### RECORDED DATA
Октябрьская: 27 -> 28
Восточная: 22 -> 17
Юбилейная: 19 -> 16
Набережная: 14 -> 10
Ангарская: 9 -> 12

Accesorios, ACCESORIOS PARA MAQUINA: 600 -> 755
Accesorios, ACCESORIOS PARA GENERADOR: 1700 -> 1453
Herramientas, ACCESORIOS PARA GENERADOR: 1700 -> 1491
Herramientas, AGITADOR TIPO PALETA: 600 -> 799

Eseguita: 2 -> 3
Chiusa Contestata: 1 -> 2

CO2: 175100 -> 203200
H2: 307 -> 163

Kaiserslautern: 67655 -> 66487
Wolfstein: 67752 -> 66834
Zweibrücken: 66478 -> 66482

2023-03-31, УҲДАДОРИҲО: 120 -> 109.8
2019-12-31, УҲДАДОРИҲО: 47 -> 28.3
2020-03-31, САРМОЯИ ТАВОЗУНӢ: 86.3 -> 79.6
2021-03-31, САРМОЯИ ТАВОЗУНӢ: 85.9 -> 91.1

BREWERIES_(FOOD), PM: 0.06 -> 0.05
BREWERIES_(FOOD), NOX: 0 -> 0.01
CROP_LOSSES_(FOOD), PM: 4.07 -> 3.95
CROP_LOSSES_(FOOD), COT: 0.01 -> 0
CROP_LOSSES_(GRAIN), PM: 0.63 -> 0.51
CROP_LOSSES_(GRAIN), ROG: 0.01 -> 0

### TASK TO COMPLETE
How many lines in the records hold the string "FOOD"? Reply with the number alone.

### ANSWER SECTION
4